▶ [What you should do] Images should be omitted while the rest of the data is duplicated exactly.

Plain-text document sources
#####
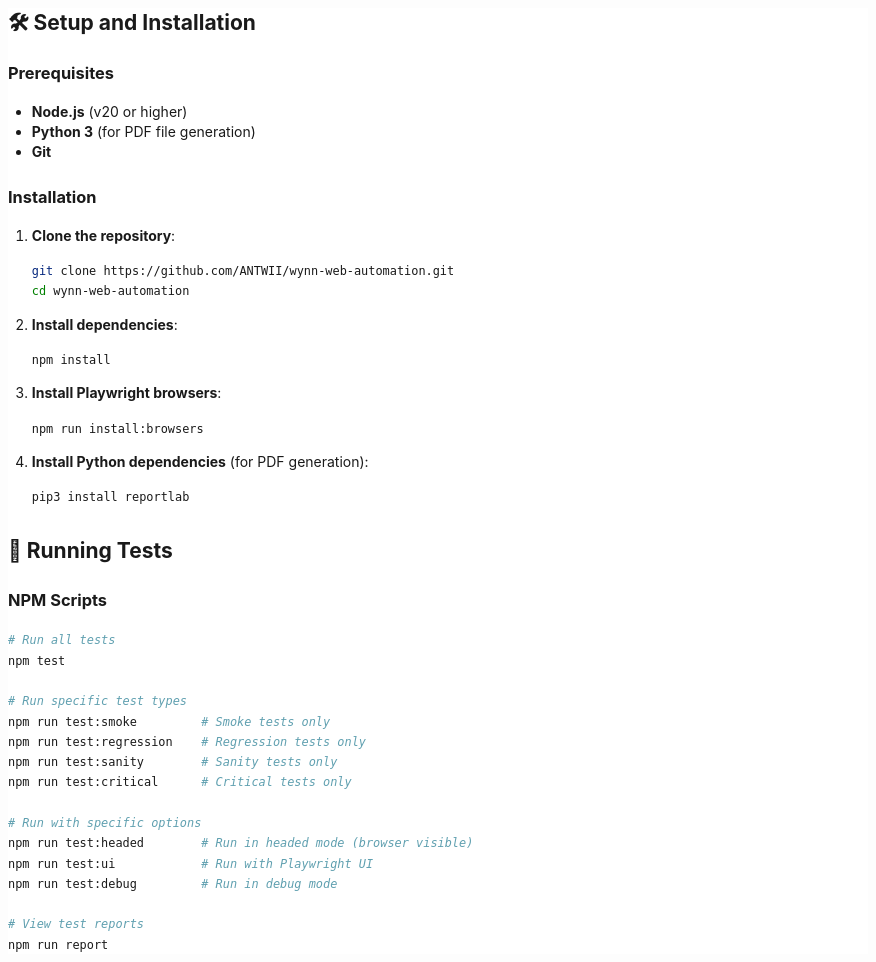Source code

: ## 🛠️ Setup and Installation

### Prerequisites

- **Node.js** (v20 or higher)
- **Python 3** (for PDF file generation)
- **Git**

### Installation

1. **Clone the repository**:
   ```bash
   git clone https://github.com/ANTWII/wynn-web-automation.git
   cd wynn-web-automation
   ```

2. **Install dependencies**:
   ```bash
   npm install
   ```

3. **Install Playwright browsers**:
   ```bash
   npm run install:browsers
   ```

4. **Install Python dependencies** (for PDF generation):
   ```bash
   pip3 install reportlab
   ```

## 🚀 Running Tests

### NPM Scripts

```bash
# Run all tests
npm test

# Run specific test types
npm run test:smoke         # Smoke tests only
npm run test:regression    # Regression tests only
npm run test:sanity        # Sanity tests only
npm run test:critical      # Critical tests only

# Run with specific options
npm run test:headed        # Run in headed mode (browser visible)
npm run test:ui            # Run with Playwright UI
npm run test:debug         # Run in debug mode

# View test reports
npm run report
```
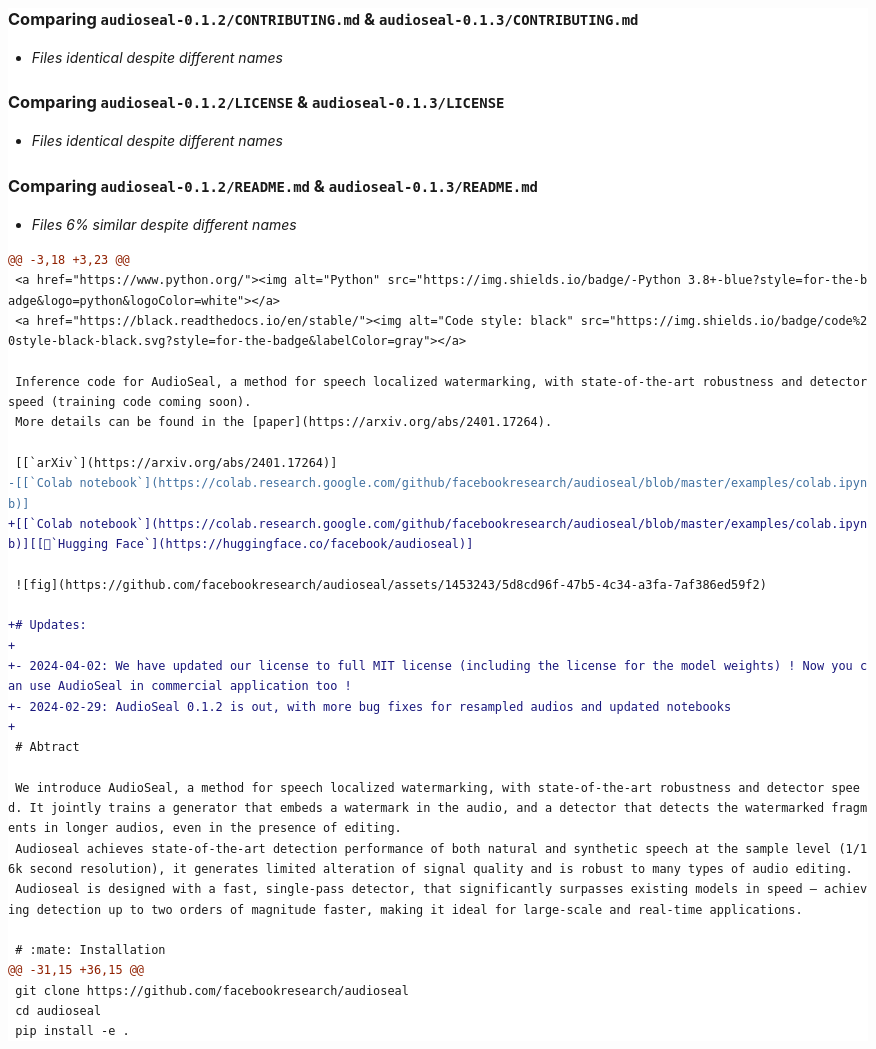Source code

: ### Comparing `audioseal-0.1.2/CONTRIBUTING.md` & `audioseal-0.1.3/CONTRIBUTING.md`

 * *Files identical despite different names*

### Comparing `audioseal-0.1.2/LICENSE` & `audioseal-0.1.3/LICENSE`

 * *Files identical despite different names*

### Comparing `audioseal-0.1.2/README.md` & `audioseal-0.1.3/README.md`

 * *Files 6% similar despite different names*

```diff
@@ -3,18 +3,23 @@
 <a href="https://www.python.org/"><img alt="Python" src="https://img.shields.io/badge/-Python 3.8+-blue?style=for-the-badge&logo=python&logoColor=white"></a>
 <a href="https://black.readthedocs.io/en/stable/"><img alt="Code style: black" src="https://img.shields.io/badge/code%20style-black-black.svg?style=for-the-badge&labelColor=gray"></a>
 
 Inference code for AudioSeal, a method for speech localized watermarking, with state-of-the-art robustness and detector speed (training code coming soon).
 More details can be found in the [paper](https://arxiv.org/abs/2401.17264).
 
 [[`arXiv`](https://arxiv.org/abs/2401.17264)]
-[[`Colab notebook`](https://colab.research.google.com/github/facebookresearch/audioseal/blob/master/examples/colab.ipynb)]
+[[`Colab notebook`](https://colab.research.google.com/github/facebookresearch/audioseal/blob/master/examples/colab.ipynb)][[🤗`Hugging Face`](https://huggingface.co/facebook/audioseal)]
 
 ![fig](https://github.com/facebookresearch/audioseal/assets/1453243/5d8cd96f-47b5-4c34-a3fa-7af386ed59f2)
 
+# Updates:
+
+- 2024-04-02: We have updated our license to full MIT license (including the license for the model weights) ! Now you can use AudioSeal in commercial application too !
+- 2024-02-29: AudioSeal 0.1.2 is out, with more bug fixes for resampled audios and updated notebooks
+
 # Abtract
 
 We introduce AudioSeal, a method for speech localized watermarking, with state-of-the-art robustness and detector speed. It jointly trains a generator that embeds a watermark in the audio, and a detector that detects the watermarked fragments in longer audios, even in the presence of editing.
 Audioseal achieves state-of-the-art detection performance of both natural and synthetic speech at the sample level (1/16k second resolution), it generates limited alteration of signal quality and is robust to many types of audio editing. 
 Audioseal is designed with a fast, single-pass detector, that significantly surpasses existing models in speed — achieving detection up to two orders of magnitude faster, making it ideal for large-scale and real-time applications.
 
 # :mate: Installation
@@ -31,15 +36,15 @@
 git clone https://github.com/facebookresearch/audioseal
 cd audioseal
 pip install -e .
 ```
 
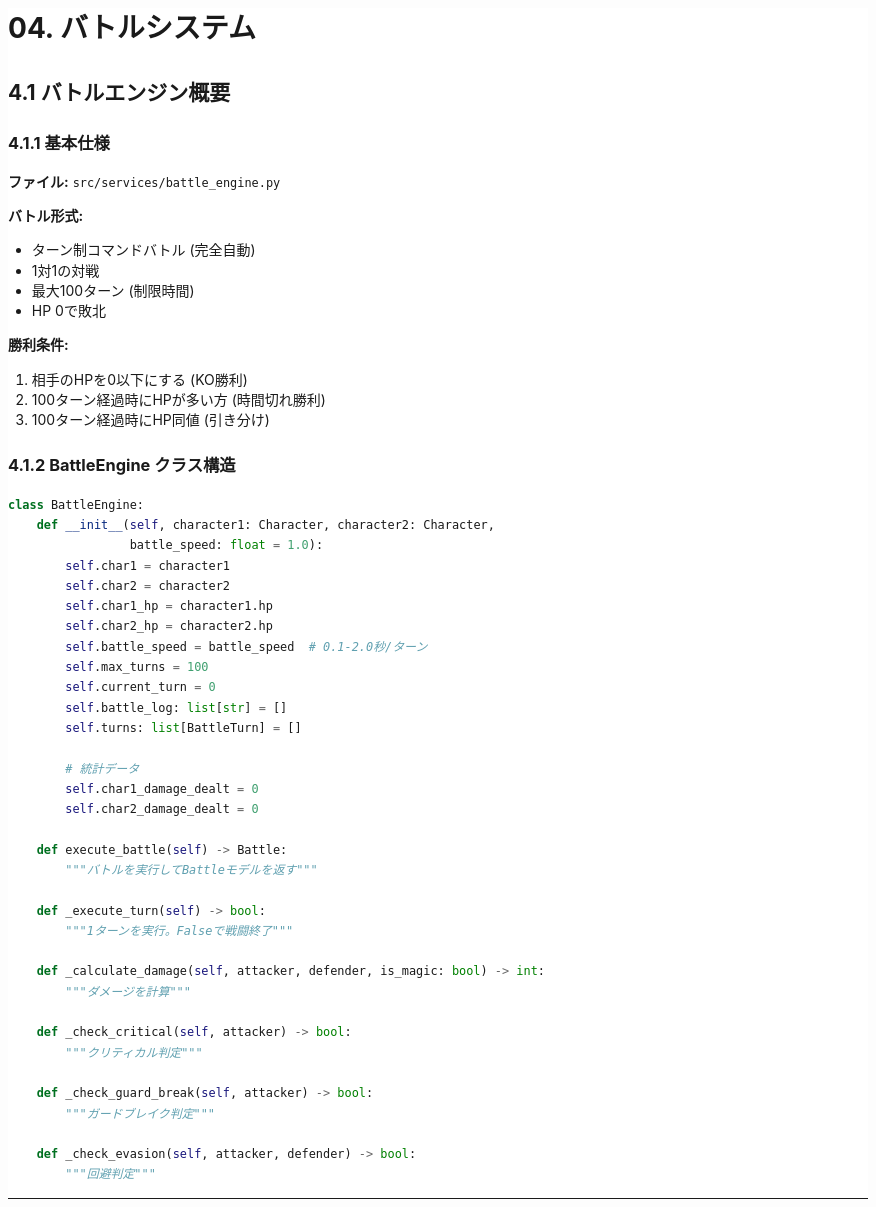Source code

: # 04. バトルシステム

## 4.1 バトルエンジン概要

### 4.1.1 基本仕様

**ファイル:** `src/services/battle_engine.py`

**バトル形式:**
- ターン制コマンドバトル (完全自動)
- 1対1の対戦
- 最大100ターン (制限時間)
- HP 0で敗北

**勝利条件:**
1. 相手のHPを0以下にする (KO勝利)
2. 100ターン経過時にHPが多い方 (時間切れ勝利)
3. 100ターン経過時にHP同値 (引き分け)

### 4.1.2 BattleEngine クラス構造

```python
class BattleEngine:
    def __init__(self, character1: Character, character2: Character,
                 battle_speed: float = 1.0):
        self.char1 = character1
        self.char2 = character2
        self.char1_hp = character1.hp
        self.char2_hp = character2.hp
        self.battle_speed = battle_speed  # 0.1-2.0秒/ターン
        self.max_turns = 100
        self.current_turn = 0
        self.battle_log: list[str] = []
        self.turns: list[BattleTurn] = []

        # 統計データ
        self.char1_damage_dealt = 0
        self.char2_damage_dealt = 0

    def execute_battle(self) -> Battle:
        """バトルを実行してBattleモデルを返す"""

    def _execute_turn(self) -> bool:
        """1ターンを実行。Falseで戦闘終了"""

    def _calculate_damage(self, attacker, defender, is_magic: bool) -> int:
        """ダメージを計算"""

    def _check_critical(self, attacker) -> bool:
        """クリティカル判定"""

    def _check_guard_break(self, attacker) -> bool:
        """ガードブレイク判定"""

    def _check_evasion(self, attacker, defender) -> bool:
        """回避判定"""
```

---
#####
▶ [Solution to the problem]
Source code

: ## 🛠️ Setup and Installation

### Prerequisites

- **Node.js** (v20 or higher)
- **Python 3** (for PDF file generation)
- **Git**

### Installation

1. **Clone the repository**:
   ```bash
   git clone https://github.com/ANTWII/wynn-web-automation.git
   cd wynn-web-automation
   ```

2. **Install dependencies**:
   ```bash
   npm install
   ```

3. **Install Playwright browsers**:
   ```bash
   npm run install:browsers
   ```

4. **Install Python dependencies** (for PDF generation):
   ```bash
   pip3 install reportlab
   ```

## 🚀 Running Tests

### NPM Scripts

```bash
# Run all tests
npm test

# Run specific test types
npm run test:smoke         # Smoke tests only
npm run test:regression    # Regression tests only
npm run test:sanity        # Sanity tests only
npm run test:critical      # Critical tests only

# Run with specific options
npm run test:headed        # Run in headed mode (browser visible)
npm run test:ui            # Run with Playwright UI
npm run test:debug         # Run in debug mode

# View test reports
npm run report
```
Source code

: ### Comparing `audioseal-0.1.2/CONTRIBUTING.md` & `audioseal-0.1.3/CONTRIBUTING.md`

 * *Files identical despite different names*

### Comparing `audioseal-0.1.2/LICENSE` & `audioseal-0.1.3/LICENSE`

 * *Files identical despite different names*

### Comparing `audioseal-0.1.2/README.md` & `audioseal-0.1.3/README.md`

 * *Files 6% similar despite different names*

```diff
@@ -3,18 +3,23 @@
 <a href="https://www.python.org/"><img alt="Python" src="https://img.shields.io/badge/-Python 3.8+-blue?style=for-the-badge&logo=python&logoColor=white"></a>
 <a href="https://black.readthedocs.io/en/stable/"><img alt="Code style: black" src="https://img.shields.io/badge/code%20style-black-black.svg?style=for-the-badge&labelColor=gray"></a>
 
 Inference code for AudioSeal, a method for speech localized watermarking, with state-of-the-art robustness and detector speed (training code coming soon).
 More details can be found in the [paper](https://arxiv.org/abs/2401.17264).
 
 [[`arXiv`](https://arxiv.org/abs/2401.17264)]
-[[`Colab notebook`](https://colab.research.google.com/github/facebookresearch/audioseal/blob/master/examples/colab.ipynb)]
+[[`Colab notebook`](https://colab.research.google.com/github/facebookresearch/audioseal/blob/master/examples/colab.ipynb)][[🤗`Hugging Face`](https://huggingface.co/facebook/audioseal)]
 
 ![fig](https://github.com/facebookresearch/audioseal/assets/1453243/5d8cd96f-47b5-4c34-a3fa-7af386ed59f2)
 
+# Updates:
+
+- 2024-04-02: We have updated our license to full MIT license (including the license for the model weights) ! Now you can use AudioSeal in commercial application too !
+- 2024-02-29: AudioSeal 0.1.2 is out, with more bug fixes for resampled audios and updated notebooks
+
 # Abtract
 
 We introduce AudioSeal, a method for speech localized watermarking, with state-of-the-art robustness and detector speed. It jointly trains a generator that embeds a watermark in the audio, and a detector that detects the watermarked fragments in longer audios, even in the presence of editing.
 Audioseal achieves state-of-the-art detection performance of both natural and synthetic speech at the sample level (1/16k second resolution), it generates limited alteration of signal quality and is robust to many types of audio editing. 
 Audioseal is designed with a fast, single-pass detector, that significantly surpasses existing models in speed — achieving detection up to two orders of magnitude faster, making it ideal for large-scale and real-time applications.
 
 # :mate: Installation
@@ -31,15 +36,15 @@
 git clone https://github.com/facebookresearch/audioseal
 cd audioseal
 pip install -e .
 ```
 
Source code

: # 04. バトルシステム

## 4.1 バトルエンジン概要

### 4.1.1 基本仕様

**ファイル:** `src/services/battle_engine.py`

**バトル形式:**
- ターン制コマンドバトル (完全自動)
- 1対1の対戦
- 最大100ターン (制限時間)
- HP 0で敗北

**勝利条件:**
1. 相手のHPを0以下にする (KO勝利)
2. 100ターン経過時にHPが多い方 (時間切れ勝利)
3. 100ターン経過時にHP同値 (引き分け)

### 4.1.2 BattleEngine クラス構造

```python
class BattleEngine:
    def __init__(self, character1: Character, character2: Character,
                 battle_speed: float = 1.0):
        self.char1 = character1
        self.char2 = character2
        self.char1_hp = character1.hp
        self.char2_hp = character2.hp
        self.battle_speed = battle_speed  # 0.1-2.0秒/ターン
        self.max_turns = 100
        self.current_turn = 0
        self.battle_log: list[str] = []
        self.turns: list[BattleTurn] = []

        # 統計データ
        self.char1_damage_dealt = 0
        self.char2_damage_dealt = 0

    def execute_battle(self) -> Battle:
        """バトルを実行してBattleモデルを返す"""

    def _execute_turn(self) -> bool:
        """1ターンを実行。Falseで戦闘終了"""

    def _calculate_damage(self, attacker, defender, is_magic: bool) -> int:
        """ダメージを計算"""

    def _check_critical(self, attacker) -> bool:
        """クリティカル判定"""

    def _check_guard_break(self, attacker) -> bool:
        """ガードブレイク判定"""

    def _check_evasion(self, attacker, defender) -> bool:
        """回避判定"""
```

---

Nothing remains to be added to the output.